Government guy: Well, first of all, of course, alcohol is a legal drug, therefore you are comparing apples with pears.
Describes an unfair comparison because what are being considered are too fundamentally different for the comparison to make sense. Thus, comparing apples and pears is a foolish thing — they taste different and which one tastes nicer is a matter of personal opinion, not objective fact.
I had never heard "apple and pears"--thanks for the update!
I would never use "apples and pears," because apples and pears are actually quite a bit alike.
They have cores w/ multiple seeds. Their peels are a similar thickness. Their flesh has a similar consistency.
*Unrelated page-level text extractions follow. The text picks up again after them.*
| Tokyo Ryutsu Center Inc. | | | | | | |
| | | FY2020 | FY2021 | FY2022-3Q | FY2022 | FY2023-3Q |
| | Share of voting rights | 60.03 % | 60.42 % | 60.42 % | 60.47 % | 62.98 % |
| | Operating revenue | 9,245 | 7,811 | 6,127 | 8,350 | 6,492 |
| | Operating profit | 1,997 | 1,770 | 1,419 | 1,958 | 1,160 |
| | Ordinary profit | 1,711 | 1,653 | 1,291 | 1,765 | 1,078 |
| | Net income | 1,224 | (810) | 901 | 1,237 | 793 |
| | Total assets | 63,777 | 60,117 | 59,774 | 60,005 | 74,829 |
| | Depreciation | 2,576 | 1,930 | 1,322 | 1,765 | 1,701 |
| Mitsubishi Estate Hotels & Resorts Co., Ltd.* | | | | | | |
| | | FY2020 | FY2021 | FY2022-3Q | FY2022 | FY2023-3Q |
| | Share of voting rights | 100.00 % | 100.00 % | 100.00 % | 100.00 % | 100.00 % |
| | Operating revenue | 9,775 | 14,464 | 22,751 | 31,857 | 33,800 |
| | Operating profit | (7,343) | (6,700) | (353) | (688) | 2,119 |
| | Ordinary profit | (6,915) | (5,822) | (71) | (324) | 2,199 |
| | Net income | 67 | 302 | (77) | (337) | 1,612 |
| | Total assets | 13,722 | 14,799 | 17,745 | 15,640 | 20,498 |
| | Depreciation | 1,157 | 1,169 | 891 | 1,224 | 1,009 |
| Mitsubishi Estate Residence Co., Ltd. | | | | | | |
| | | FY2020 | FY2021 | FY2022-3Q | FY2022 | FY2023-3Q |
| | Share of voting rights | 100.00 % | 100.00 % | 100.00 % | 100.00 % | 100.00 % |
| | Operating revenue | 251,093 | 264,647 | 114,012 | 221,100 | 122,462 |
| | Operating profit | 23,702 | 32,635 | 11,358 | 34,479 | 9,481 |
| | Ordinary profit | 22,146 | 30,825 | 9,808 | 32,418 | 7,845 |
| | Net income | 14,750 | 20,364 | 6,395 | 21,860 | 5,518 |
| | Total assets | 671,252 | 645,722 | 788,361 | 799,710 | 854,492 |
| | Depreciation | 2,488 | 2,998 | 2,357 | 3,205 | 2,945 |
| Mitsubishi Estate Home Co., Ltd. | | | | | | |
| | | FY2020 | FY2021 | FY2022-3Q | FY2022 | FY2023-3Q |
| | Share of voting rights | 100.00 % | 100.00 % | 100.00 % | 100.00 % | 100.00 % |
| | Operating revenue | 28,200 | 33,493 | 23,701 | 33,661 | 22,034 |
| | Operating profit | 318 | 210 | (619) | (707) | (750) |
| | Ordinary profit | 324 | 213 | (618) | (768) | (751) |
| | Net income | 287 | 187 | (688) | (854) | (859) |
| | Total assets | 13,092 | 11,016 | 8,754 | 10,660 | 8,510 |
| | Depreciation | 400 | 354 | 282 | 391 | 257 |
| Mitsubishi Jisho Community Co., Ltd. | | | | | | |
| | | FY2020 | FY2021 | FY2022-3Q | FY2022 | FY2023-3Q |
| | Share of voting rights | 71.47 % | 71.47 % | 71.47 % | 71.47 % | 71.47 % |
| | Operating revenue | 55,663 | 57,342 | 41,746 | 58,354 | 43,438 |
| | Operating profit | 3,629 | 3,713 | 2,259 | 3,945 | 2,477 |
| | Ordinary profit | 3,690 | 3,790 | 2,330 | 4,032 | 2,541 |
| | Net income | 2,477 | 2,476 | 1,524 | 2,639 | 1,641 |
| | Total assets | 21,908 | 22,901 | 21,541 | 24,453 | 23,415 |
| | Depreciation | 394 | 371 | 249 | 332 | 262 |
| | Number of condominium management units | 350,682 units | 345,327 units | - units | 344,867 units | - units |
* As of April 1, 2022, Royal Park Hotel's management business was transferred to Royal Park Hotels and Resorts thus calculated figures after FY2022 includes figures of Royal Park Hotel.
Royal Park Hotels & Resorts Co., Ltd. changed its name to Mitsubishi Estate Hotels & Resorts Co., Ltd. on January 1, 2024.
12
Even the tastes are more alike than they are different.
In fact, there is a pear that tastes a LOT like an apple.
Compared with either apples or pears, oranges have vastly different structures to their seeds, their peels are different, and their flesh is hugely different, both in consistency and taste.
I think apples, oranges and pears are all too similar. We need a new expression, 'apples and condolences' perhaps...
Presumably you guys could work that into the house styleguide and act like all the writers who use "apples and oranges" should know they're wrong.
I'm toying with the idea of using a random noun in the "oranges" slot in my own writing, but I doubt that I use this expression more often than once every few years.
But, of course, "apples and pears" rolls naturally off the English tongue; it's cockney rhyming slang for "stairs".